What's Tony Thinking

Bear One Another’s Weaknesses

Share!

Words from a prayer that I often used to begin a marriage service have been running through my mind of late.

Those lines included words praying that the couple might, “Accept one another’s differences, bear one another’s weaknesses, and so to live together that their love may allow life’s deepest mysteries to be revealed to them.”

We were together with all our family for Thanksgiving — quite a gift. Our son Nick had located a VRBO in Hood River, so all of us, Joe’s family, Nick’s family and Linda and I journeyed down to where Laura now lives and serves as a pastor. She’s in White Salmon, due north across the Columbia from Hood River.

Five of the six grandchildren (ranging in age from two to eight) were there. The oldest is away at school in Montana. Add in a couple of dogs and a few guests for Thanksgiving dinner and there was plenty of mostly delightful commotion.

My prayer before dinner was pretty much swallowed up in the commotion.

But one of things I asked that God grant to us all was the strength and wisdom to “accept one another’s differences and bear one another’s weaknesses.”

I can imagine that some might regard such a sentiment as suspect, if not an altogether bad idea. Why should I/ we put up with his/ her weaknesses? Such weaknesses should be overcome, fixed, solved, resolved. We should all be perfectible and perfect.

Well, it would be great if it were so (or maybe not?). And sometimes, over time, we do manage to address and make some progress on some of our particular weaknesses.

But Augustine had it right when he observed that, “The only way to be perfect in this life is to know that we cannot be perfect in this life.”

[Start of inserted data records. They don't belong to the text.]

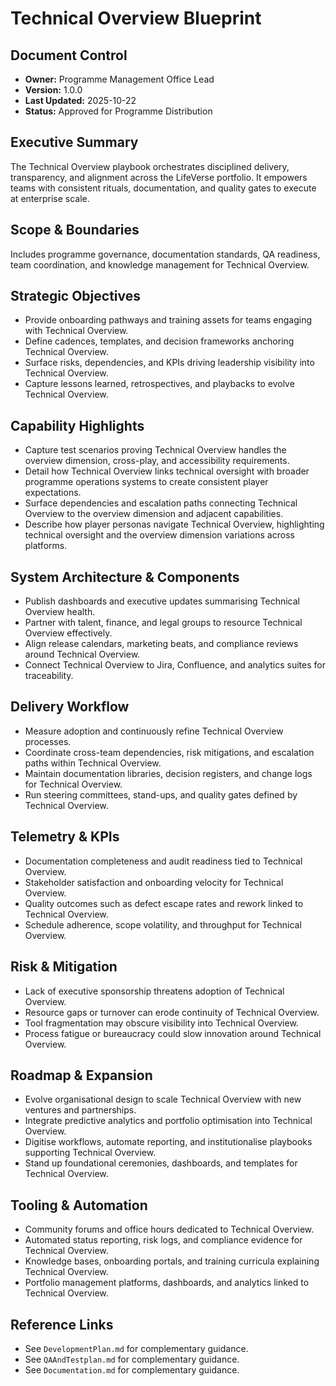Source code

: # Technical Overview Blueprint
## Document Control
- **Owner:** Programme Management Office Lead
- **Version:** 1.0.0
- **Last Updated:** 2025-10-22
- **Status:** Approved for Programme Distribution

## Executive Summary
The Technical Overview playbook orchestrates disciplined delivery, transparency, and alignment
across the LifeVerse portfolio. It empowers teams with consistent rituals, documentation, and
quality gates to execute at enterprise scale.

## Scope & Boundaries
Includes programme governance, documentation standards, QA readiness, team coordination, and
knowledge management for Technical Overview.

## Strategic Objectives
- Provide onboarding pathways and training assets for teams engaging with Technical Overview.
- Define cadences, templates, and decision frameworks anchoring Technical Overview.
- Surface risks, dependencies, and KPIs driving leadership visibility into Technical Overview.
- Capture lessons learned, retrospectives, and playbacks to evolve Technical Overview.

## Capability Highlights
- Capture test scenarios proving Technical Overview handles the overview dimension, cross-play, and accessibility requirements.
- Detail how Technical Overview links technical oversight with broader programme operations systems to create consistent player expectations.
- Surface dependencies and escalation paths connecting Technical Overview to the overview dimension and adjacent capabilities.
- Describe how player personas navigate Technical Overview, highlighting technical oversight and the overview dimension variations across platforms.

## System Architecture & Components
- Publish dashboards and executive updates summarising Technical Overview health.
- Partner with talent, finance, and legal groups to resource Technical Overview effectively.
- Align release calendars, marketing beats, and compliance reviews around Technical Overview.
- Connect Technical Overview to Jira, Confluence, and analytics suites for traceability.

## Delivery Workflow
- Measure adoption and continuously refine Technical Overview processes.
- Coordinate cross-team dependencies, risk mitigations, and escalation paths within Technical Overview.
- Maintain documentation libraries, decision registers, and change logs for Technical Overview.
- Run steering committees, stand-ups, and quality gates defined by Technical Overview.

## Telemetry & KPIs
- Documentation completeness and audit readiness tied to Technical Overview.
- Stakeholder satisfaction and onboarding velocity for Technical Overview.
- Quality outcomes such as defect escape rates and rework linked to Technical Overview.
- Schedule adherence, scope volatility, and throughput for Technical Overview.

## Risk & Mitigation
- Lack of executive sponsorship threatens adoption of Technical Overview.
- Resource gaps or turnover can erode continuity of Technical Overview.
- Tool fragmentation may obscure visibility into Technical Overview.
- Process fatigue or bureaucracy could slow innovation around Technical Overview.

## Roadmap & Expansion
- Evolve organisational design to scale Technical Overview with new ventures and partnerships.
- Integrate predictive analytics and portfolio optimisation into Technical Overview.
- Digitise workflows, automate reporting, and institutionalise playbooks supporting Technical Overview.
- Stand up foundational ceremonies, dashboards, and templates for Technical Overview.

## Tooling & Automation
- Community forums and office hours dedicated to Technical Overview.
- Automated status reporting, risk logs, and compliance evidence for Technical Overview.
- Knowledge bases, onboarding portals, and training curricula explaining Technical Overview.
- Portfolio management platforms, dashboards, and analytics linked to Technical Overview.

## Reference Links
- See `DevelopmentPlan.md` for complementary guidance.
- See `QAAndTestplan.md` for complementary guidance.
- See `Documentation.md` for complementary guidance.
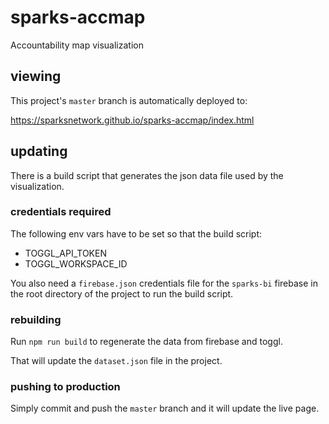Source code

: # sparks-accmap

Accountability map visualization

## viewing

This project's `master` branch is automatically deployed to:

https://sparksnetwork.github.io/sparks-accmap/index.html

## updating

There is a build script that generates the json data file used by the visualization.

### credentials required

The following env vars have to be set so that the build script:

* TOGGL_API_TOKEN
* TOGGL_WORKSPACE_ID

You also need a `firebase.json` credentials file for the `sparks-bi` firebase in the root directory of the project to run the build script.

### rebuilding

Run `npm run build` to regenerate the data from firebase and toggl.

That will update the `dataset.json` file in the project.

### pushing to production

Simply commit and push the `master` branch and it will update the live page.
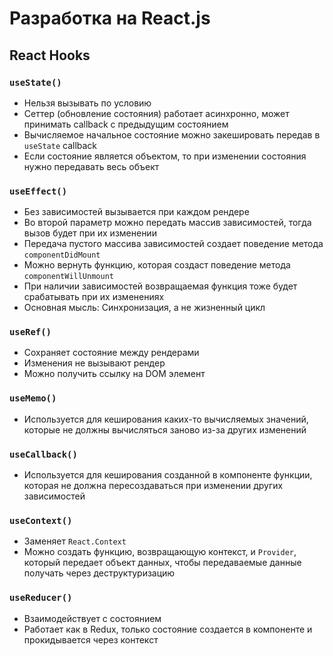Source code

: # Разработка на React.js

## React Hooks

### `useState()`

- Нельзя вызывать по условию
- Сеттер (обновление состояния) работает асинхронно, может принимать callback с предыдущим состоянием
- Вычисляемое начальное состояние можно закешировать передав в `useState` callback
- Если состояние является объектом, то при изменении состояния нужно передавать весь объект

### `useEffect()`

- Без зависимостей вызывается при каждом рендере
- Во второй параметр можно передать массив зависимостей, тогда вызов будет при их изменении
- Передача пустого массива зависимостей создает поведение метода `componentDidMount`
- Можно вернуть функцию, которая создаст поведение метода `componentWillUnmount`
- При наличии зависимостей возвращаемая функция тоже будет срабатывать при их изменениях
- Основная мысль: Синхронизация, а не жизненный цикл

### `useRef()`

- Сохраняет состояние между рендерами
- Изменения не вызывают рендер
- Можно получить ссылку на DOM элемент

### `useMemo()`

- Используется для кеширования каких-то вычисляемых значений, которые не должны вычисляться заново
из-за других изменений

### `useCallback()`

- Используется для кеширования созданной в компоненте функции, которая не должна пересоздаваться
при изменении других зависимостей

### `useContext()`

- Заменяет `React.Context`
- Можно создать функцию, возвращающую контекст, и `Provider`, который передает объект данных, чтобы
передаваемые данные получать через деструктуризацию

### `useReducer()`

- Взаимодействует с состоянием
- Работает как в Redux, только состояние создается в компоненте и прокидывается через контекст

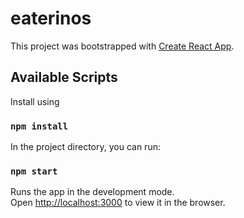 # eaterinos

This project was bootstrapped with [Create React App](https://github.com/facebook/create-react-app).

## Available Scripts

Install using

### `npm install`

In the project directory, you can run:

### `npm start`

Runs the app in the development mode.<br>
Open [http://localhost:3000](http://localhost:3000) to view it in the browser.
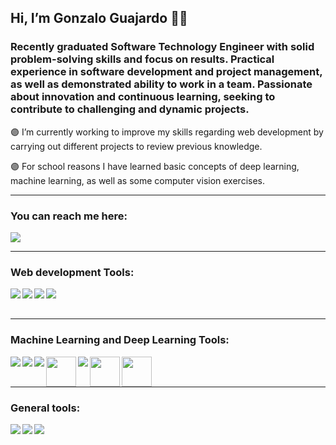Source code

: ## Hi, I’m Gonzalo Guajardo 👋👋

### Recently graduated Software Technology Engineer with solid problem-solving skills and focus on results. Practical experience in software development and project management, as well as demonstrated ability to work in a team. Passionate about innovation and continuous learning, seeking to contribute to challenging and dynamic projects.

🟣 I’m currently working to improve my skills regarding web development by carrying out different projects to review previous knowledge.

🟣 For school reasons I have learned basic concepts of deep learning, machine learning, as well as some computer vision exercises.

---

### You can reach me here:

[<img src="https://img.icons8.com/color/48/000000/linkedin.png"/>][linkedin]

[linkedin]: https://www.linkedin.com/in/gonzaloguajardog/

---

### Web development Tools:
<img align="left" src="https://img.icons8.com/color/48/000000/javascript--v1.png"/>
<img align="left" src="https://img.icons8.com/color/48/000000/html-5--v1.png"/>
<img align="left" src="https://img.icons8.com/color/48/000000/css3.png"/>
<img align="left" src="https://img.icons8.com/color/48/000000/java-coffee-cup-logo--v1.png"/>

<br/>
<br/>

---

### Machine Learning and Deep Learning Tools:

<img align="left" src="https://img.icons8.com/color/48/000000/python--v1.png"/>
<img align="left" src="https://img.icons8.com/fluency/48/000000/jupyter.png"/>
<img align="left" src="https://img.icons8.com/color/48/000000/numpy.png"/>
<img align="left" width="48" src="https://upload.wikimedia.org/wikipedia/commons/a/ae/Keras_logo.svg"/>
<img align="left" src="https://img.icons8.com/color/50/000000/tensorflow.png"/>
<img align="left" width="48" src="https://upload.wikimedia.org/wikipedia/commons/8/84/Matplotlib_icon.svg"/>
<img align="left" width="48" src="https://upload.wikimedia.org/wikipedia/commons/2/22/Pandas_mark.svg"/>

<br/>
<br/>

---

### General tools:
<img align="left" src="https://img.icons8.com/color/48/000000/visual-studio-code-2019.png"/>
<img align="left" src="https://img.icons8.com/color/48/000000/git.png"/>
<img align="left" src="https://img.icons8.com/material-outlined/48/000000/github.png"/>

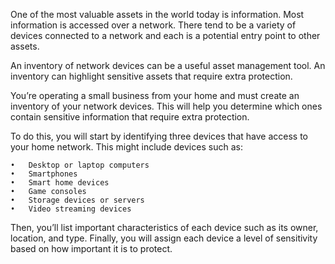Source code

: One of the most valuable assets in the world today is information. Most information is accessed over a network.  There tend to be a variety of devices connected to a network and each is a potential entry point to other assets.

An inventory of network devices can be a useful asset management tool. An inventory can highlight sensitive assets that require extra protection.

You’re operating a small business from your home and must create an inventory of your network devices. This will help you determine which ones contain sensitive information that require extra protection.

To do this, you will start by identifying three devices that have access to your home network. This might include devices such as:

	•	Desktop or laptop computers 
	•	Smartphones 
	•	Smart home devices 
	•	Game consoles 
	•	Storage devices or servers 
	•	Video streaming devices 
Then, you’ll list important characteristics of each device such as its owner, location, and type. Finally, you will assign each device a level of sensitivity based on how important it is to protect.
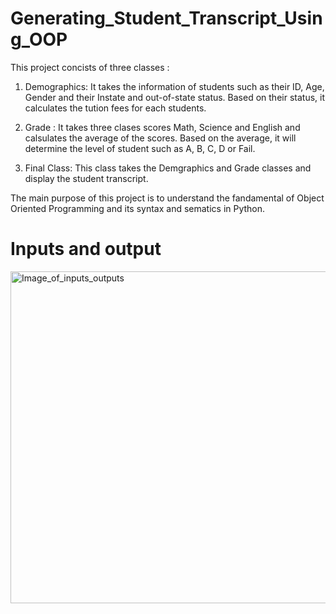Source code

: # Generating_Student_Transcript_Using_OOP

This project concists of three classes :
1) Demographics: It takes the information of students such as their ID, Age, Gender and their Instate and out-of-state status. Based on their status, 
 it calculates the tution fees for each students.
 
2) Grade : It takes three clases scores Math, Science and English and calsulates the average of the scores. Based on the average, it will determine the 
level of student such as A, B, C, D or Fail.

3) Final Class: This class takes the Demgraphics and Grade classes and display the student transcript.

The main purpose of this project is to understand the fandamental of Object Oriented Programming and its syntax and sematics in Python.

# Inputs and output

<img width="531" alt="Image_of_inputs_outputs" src="https://user-images.githubusercontent.com/50699869/158212052-e00f9dca-5392-4bcb-9b96-f50a3784d1ff.png">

We remain flawed. Each of bearing our own weaknesses and asking others to bear with us. When we are together as a family we delight in the particular gifts and talents each brings to the commotion. And we are called to bear with one another’s weaknesses, which also tend to show up, at least by day two or three.

Why? Why should we be so forbearing (to use an antique word that I like). Well, I suppose that we bear one another’s flaws and foibles, in the hope that others will do the same for us, and the knowledge that many have done just that.

This, it seems to me, is the nature of family and human community. Not that we are perfectible — despite how perfect the Christmas cards that will begin to arrive soon may look — but that we “accept one another’s differences and bear one another’s weaknesses.”

Yes, of course, there are behaviors that ought not be tolerated and should not be borne. There are limits. But there’s a large grey area before we get to those clear lines.

The other evening I watched an interview with an historian of the Presidency. He observed that what we remember as greatness in our leaders are the times they were more, rather than less, open-hearted and magnanimous. We remember and honor the times that people changed their minds, overcoming a long standing prejudice or even changing a conviction in light of a changing reality.

There’s not much of that these days, in our polarized, my-way-or-the-highway, times. Which may make it all the more essential in our own lives.

The poet Robert Frost wrote, “To be social is to be forgiving.”

To be wise and humane is to have the capacity “To bear one another’s weaknesses.” We try to be patient with one another because God has been infinitely patient with us.